** SOURCE EXTRACT **
Reprinted with permssion from Stewart, Tabori & Chang

By the Book: “Rose Water and Orange Blossoms” by Maureen Abood

Thursday, November 5th, 2015



Middle Eastern food transcends borders; one nation’s cuisine melts into its neighbor’s. They all have their own versions of standards like hummus, kebabs and baklava. For a Lebanese take on classic Middle Easter fare, I picked up Rose Water & Orange Blossoms by food writer and blogger Maureen Abood. The dishes are interspersed with heartwarming, engaging anecdotes and plenty of tips, serving suggestions and even ingredient brand names, which can be helpful when shopping unfamiliar international aisles.

This accessible text covers the spectrum of Lebanese cooking from avocado tabbouleh to zaatar. Straightforward and well written, most of her recipes are weeknight friendly, yet special enough to serve guests. With that in mind, I decided to prepare a classic meat and rice dish called hushweh that Abood described as “perhaps the most beloved Lebanese dish that my family has ever served anyone. Its buttery goodness will bring peace and calm in the face of adversity, and will soothe a weary soul.” Sold!

The recipe is made in three parts. The buttered nuts took just moments to prepare, and the roasted chicken, though delicious on its own and as good as any I’ve ever prepared, can be easily substituted with a store-bought rotisserie chicken (with only a 5-pound bird available to me, it took almost 90 minutes to roast).

** PROVIDED MATERIAL **

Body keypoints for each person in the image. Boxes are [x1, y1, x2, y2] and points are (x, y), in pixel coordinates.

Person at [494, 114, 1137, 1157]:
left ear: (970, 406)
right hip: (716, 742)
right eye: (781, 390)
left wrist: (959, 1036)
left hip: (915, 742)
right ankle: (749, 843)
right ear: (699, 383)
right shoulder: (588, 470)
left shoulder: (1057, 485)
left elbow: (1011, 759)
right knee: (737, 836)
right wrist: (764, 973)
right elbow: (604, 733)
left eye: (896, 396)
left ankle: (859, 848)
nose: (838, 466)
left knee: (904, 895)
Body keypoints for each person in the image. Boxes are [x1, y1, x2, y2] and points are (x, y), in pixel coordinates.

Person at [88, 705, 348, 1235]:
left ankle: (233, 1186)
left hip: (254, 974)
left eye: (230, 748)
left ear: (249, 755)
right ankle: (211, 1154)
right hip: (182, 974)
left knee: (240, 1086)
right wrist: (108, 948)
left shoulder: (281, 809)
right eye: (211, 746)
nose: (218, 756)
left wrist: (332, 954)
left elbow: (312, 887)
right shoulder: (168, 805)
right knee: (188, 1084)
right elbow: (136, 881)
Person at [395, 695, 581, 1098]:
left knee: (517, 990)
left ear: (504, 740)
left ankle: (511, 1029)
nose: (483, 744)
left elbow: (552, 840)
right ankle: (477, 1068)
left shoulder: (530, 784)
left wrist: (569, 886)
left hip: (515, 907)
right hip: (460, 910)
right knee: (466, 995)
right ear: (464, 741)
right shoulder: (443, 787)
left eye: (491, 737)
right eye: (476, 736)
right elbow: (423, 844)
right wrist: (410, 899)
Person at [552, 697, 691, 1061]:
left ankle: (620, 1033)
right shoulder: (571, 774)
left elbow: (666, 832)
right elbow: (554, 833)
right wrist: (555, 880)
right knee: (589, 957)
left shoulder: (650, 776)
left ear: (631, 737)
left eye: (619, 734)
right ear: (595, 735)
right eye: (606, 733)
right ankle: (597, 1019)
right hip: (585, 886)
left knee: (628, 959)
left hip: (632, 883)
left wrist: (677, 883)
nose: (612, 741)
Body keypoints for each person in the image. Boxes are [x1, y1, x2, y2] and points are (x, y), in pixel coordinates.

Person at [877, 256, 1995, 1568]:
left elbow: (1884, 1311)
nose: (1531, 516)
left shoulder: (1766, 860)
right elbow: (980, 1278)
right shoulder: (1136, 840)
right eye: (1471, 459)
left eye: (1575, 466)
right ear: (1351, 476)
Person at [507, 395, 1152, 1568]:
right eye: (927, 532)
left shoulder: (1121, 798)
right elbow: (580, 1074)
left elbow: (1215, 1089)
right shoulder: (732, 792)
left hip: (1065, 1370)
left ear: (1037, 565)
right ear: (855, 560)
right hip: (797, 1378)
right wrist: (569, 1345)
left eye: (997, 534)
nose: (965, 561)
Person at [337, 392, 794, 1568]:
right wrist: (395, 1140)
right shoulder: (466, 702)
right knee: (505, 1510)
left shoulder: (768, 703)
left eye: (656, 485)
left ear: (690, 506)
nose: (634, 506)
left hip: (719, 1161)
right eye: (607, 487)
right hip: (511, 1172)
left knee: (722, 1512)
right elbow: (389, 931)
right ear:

** PROBLEM 1 **
In the cookbook review, what dish did the writer decide to prepare?
** PROBLEM 2 **
Update the cookbook review starting at "The recipe is" and ending at "90 minutes to roast).", putting "toasted nuts" in place of "buttered nuts".
The records are separate material, apart from the cookbook review.

** EXERCISE RESPONSE 1 **
Hushweh, a classic Lebanese meat and rice dish.

** EXERCISE RESPONSE 2 **
The recipe is made in three parts. The toasted nuts took just moments to prepare, and the roasted chicken, though delicious on its own and as good as any I’ve ever prepared, can be easily substituted with a store-bought rotisserie chicken (with only a 5-pound bird available to me, it took almost 90 minutes to roast).